The games ended up working as an escape for me. When I was sitting in the stands cheering with the rest of the student section, my thoughts were quiet, I was completely absorbed with the game before me. I’d trudge my way through the week, feeling that sinking feeling and letting my mind wander places where I didn’t want it to go. Then Saturday would roll around, and I’d find myself free from it all for a few hours.

Eventually, I’d make myself go “ultimate fandom” for my school, adopting the title of “Captain Iowa” in time for the Cyhawk game against Iowa State. I started printing out a black and gold “I” to duct tape to my chest every game which I’d write the score on later and tape to my wall. I’d buy a flag to tie around my neck and use as a cape. Heck, I even bought a morph suit, although I found out later how inconvenient they are when you need to use the restroom. The “Captain Iowa” getup helped me to immerse myself deeper into the fantasy, deeper into the magic of game day. To be less me at the time, and more this ultimate fan persona.

The first version of the Captain Iowa outfit

I attended every game from that point forward in my “Captain Iowa” getup (and still do to this day.)

We lost to Iowa State after a poorly timed timeout gave them a second chance at a game winning field goal. As any Iowa fan will tell you, the 2014 season went downhill after that.

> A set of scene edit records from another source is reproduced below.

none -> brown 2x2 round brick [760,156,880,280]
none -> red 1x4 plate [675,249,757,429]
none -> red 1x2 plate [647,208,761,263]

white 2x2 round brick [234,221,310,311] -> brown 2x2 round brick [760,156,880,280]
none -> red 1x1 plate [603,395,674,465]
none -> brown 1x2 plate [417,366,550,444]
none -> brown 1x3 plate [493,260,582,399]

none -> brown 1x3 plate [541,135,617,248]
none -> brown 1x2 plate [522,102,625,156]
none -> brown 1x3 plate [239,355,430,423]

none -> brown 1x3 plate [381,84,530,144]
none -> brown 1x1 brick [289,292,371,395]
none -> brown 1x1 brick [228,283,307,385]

We finished the regular season with tough losses to Nebraska and Wisconsin, and then proceeded to get throttled by Tennessee in the Taxslayer Bowl to end with a disappointing record of 7-6.

Me at the hotel before being humbled at the Taxslayer Bowl

I was sitting in a café area on the club level of Everbank Field, worn out from sitting in the Florida sun all day, feeling that sullen, heartbroken calm that comes over you after a grand disappointment in the world of sports.

I was taken out of the immersion, the fantasy was over until next year, but I still felt it all. I hated how the season ended, all I wanted in those moments was for something within the Hawkeyes’ coaching staff to change. Steps needed to be taken to bring this program to the top, I had thought to myself, this is unacceptable. Then, I realized something.

I cared.

In allowing college football to provide an escape from my demons, it ended up doing far more. Over the course of the months that made up the first semester of my Freshman year of college, I was slowly conditioned to feel again.